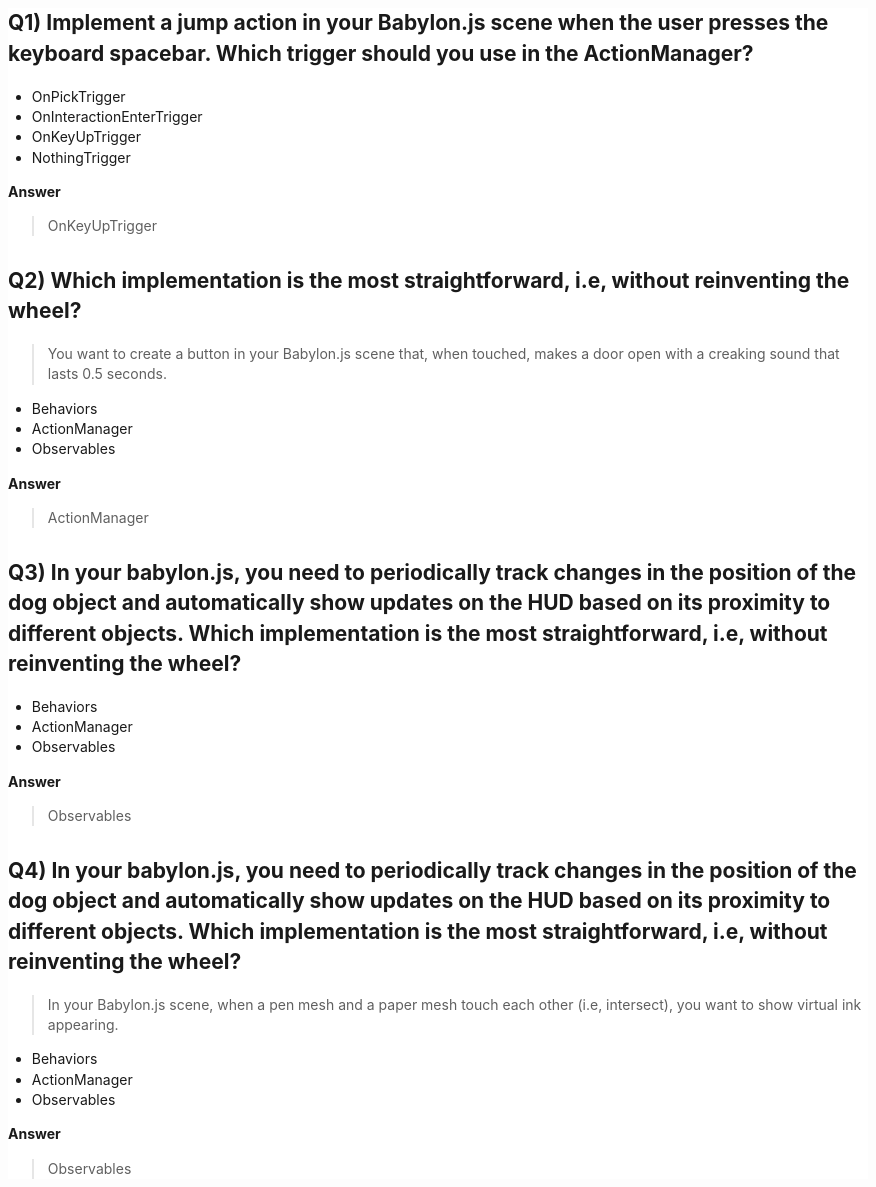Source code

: ## Q1) Implement a jump action in your Babylon.js scene when the user presses the keyboard spacebar. Which trigger should you use in the ActionManager?

- OnPickTrigger
- OnInteractionEnterTrigger
- OnKeyUpTrigger
- NothingTrigger

__Answer__
> OnKeyUpTrigger

## Q2) Which implementation is the most straightforward, i.e, without reinventing the wheel?

> You want to create a button in your Babylon.js scene that, when touched, makes a door open with a creaking sound that lasts 0.5 seconds.

- Behaviors
- ActionManager
- Observables

__Answer__
> ActionManager

## Q3) In your babylon.js, you need to periodically track changes in the position of the dog object and automatically show updates on the HUD based on its proximity to different objects. Which implementation is the most straightforward, i.e, without reinventing the wheel?

- Behaviors
- ActionManager
- Observables

__Answer__
> Observables

## Q4) In your babylon.js, you need to periodically track changes in the position of the dog object and automatically show updates on the HUD based on its proximity to different objects. Which implementation is the most straightforward, i.e, without reinventing the wheel?

> In your Babylon.js scene, when a pen mesh and a paper mesh touch each other (i.e, intersect), you want to show virtual ink appearing.

- Behaviors
- ActionManager
- Observables

__Answer__
> Observables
---*---
> **YOUR TASK**: If a line in the listing holds the word "want", list that line.

> **TASK SOLUTION**:
> You want to create a button in your Babylon.js scene that, when touched, makes a door open with a creaking sound that lasts 0.5 seconds.
> In your Babylon.js scene, when a pen mesh and a paper mesh touch each other (i.e, intersect), you want to show virtual ink appearing.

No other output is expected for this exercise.